Write out every line of the listing below word for word, and leave the pictures out of your answer.

--------------------

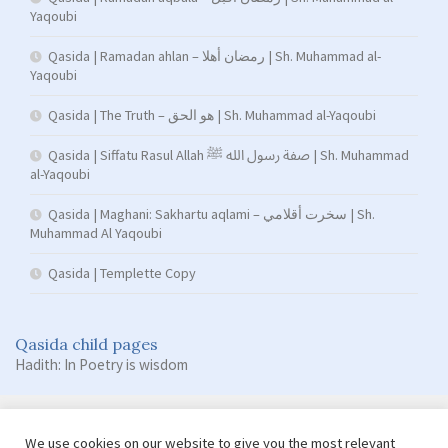
Yaqoubi
Qasida | Ramadan ahlan – رمضان أهلا | Sh. Muhammad al-
Yaqoubi
Qasida | The Truth – هو الحق | Sh. Muhammad al-Yaqoubi
Qasida | Siffatu Rasul Allah صفة رسول الله ﷺ | Sh. Muhammad
al-Yaqoubi
Qasida | Maghani: Sakhartu aqlami – سخرت أقلامي | Sh.
Muhammad Al Yaqoubi
Qasida | Templette Copy
Qasida child pages
Hadith: In Poetry is wisdom
We use cookies on our website to give you the most relevant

--------------------

=== TASK RESPONSE ===
Yaqoubi
Qasida | Ramadan ahlan – رمضان أهلا | Sh. Muhammad al-
Yaqoubi
Qasida | The Truth – هو الحق | Sh. Muhammad al-Yaqoubi
Qasida | Siffatu Rasul Allah صفة رسول الله ﷺ | Sh. Muhammad
al-Yaqoubi
Qasida | Maghani: Sakhartu aqlami – سخرت أقلامي | Sh.
Muhammad Al Yaqoubi
Qasida | Templette Copy
Qasida child pages
Hadith: In Poetry is wisdom
We use cookies on our website to give you the most relevant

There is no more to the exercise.